What Are Third-Party Cookies?

  • Third-party cookies are set by a different domain than the one the user is visiting, delivered by an external server and stored in the browser.
  • They are used for advertising and marketing. For example, an ad network uses third-party cookies to determine user interests and serve relevant ads across sites.
  • They can threaten user privacy, so browsers offer blocking options, and regulations like GDPR and CCPA restrict their use. Site owners may limit or disable third-party cookies to protect privacy rights.

Why Cookies Matter

Third-party cookies play a crucial role in digital advertising. Advertisers rely on them to define target audiences and build accurate consumer profiles during campaign planning.
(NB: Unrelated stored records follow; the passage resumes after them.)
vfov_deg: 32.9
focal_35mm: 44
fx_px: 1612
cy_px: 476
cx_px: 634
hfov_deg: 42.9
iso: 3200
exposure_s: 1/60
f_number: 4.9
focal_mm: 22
  • User Experience: Cookies track preferences and behavior to deliver personalized content and services. For example, remembering cart items or language settings enhances the experience.
  • Marketing Strategies: Cookies enable marketers to analyze behavior, segment users, create targeted campaigns, and optimize strategies with personalized offers.
  • Site Performance: Cookies help monitor which pages are most visited, what content is most effective, and which devices are used, guiding performance improvements.
  • Conversion Tracking: Cookies verify conversions—such as purchases or form submissions—and measure campaign effectiveness.
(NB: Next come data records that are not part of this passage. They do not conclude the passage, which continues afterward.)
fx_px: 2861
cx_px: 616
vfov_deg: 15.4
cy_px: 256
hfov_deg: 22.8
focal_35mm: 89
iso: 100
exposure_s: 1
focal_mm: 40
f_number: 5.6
The data collected is often used in retargeting and display advertising campaigns, underscoring cookies’ importance.

What Are Cookies? What Do They Do?

  • Third-party cookies track user behavior over time by storing data on their device. This enables personalized ads for previously viewed or interacted-with products or services. Especially in display advertising, personalized ads often outperform traditional ones, highlighting cookies’ direct impact on ad performance, analysis, and measurement.

Cookie Types

Cookies come in various types and serve different purposes. Common ones include:

  • Session Cookies: Temporary cookies created during a session and deleted when the browser closes.
  • Persistent Cookies: Remain on the device for a set period to recognize returning visitors and preserve preferences.
  • Third-Party Cookies: Set by external domains—ad networks, analytics providers, social platforms—to track across multiple sites.
  • Performance Cookies: Used to monitor site speed, detect errors, and track user interactions to enhance user experience.
  • Targeting/Advertising Cookies: Deliver ads tailored to user interests and measure ad performance.

Life Without Third-Party Cookies

Ad platforms that lose third-party data will turn to server-to-server connections or CRM integrations. But these methods can’t fully restore the current data flow or ad efficiency. Many efforts today focus on prolonging third-party cookies rather than innovating CRM-based measurement solutions.
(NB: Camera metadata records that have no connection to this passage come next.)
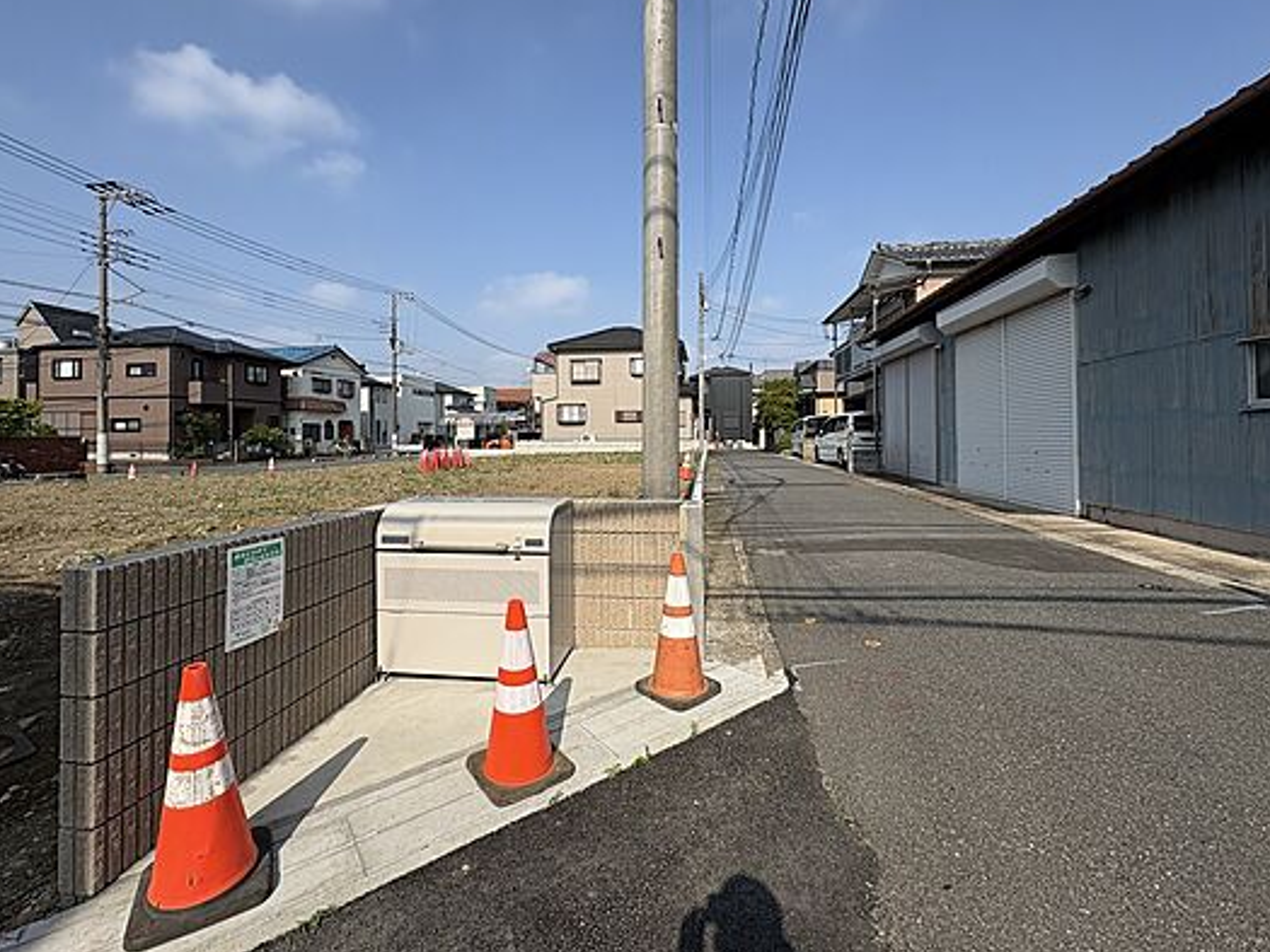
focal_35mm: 16
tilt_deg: +1.9
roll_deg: +1.2
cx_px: 622
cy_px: 428
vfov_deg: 77.9
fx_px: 587
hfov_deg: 94.5
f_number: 2.2
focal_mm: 2.22
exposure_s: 1/2584
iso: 50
Brands will see decreased ROI from new and existing users and higher CPAs. Even if CPA remains stable, engagement metrics (bounce rate, pages per session, etc.) will likely decline. For example, Meta’s targeting algorithms won’t work without third-party cookies.

On the web, analytics via Google or Adobe will also suffer data loss, leading to flawed performance metrics and misaligned attribution modeling in ad platforms.

Alternative Channels

As third-party cookies diminish, alternative data channels grow more important. For example, login and signup data plus site search history can power targeted ads and recommendations.

Email addresses can fuel email marketing, and social media profiles can support personalized advertising and suggestions.

What Can We Do with Cookies?

Think of cookies as a browser-stored data repository. We can capture every user action on the site, store searches and clicks in cookies for defined periods, and use that data as input for analysis. The possibilities are limited only by our imagination. First-party cookies let us create a rich dataset directly from user interactions, giving us true first-party data.

Google Analytics & Cookies

Cookies are the cornerstone of Google Analytics’ data collection. By deploying GTM and Analytics tags, we can track every user action on the site and report on it.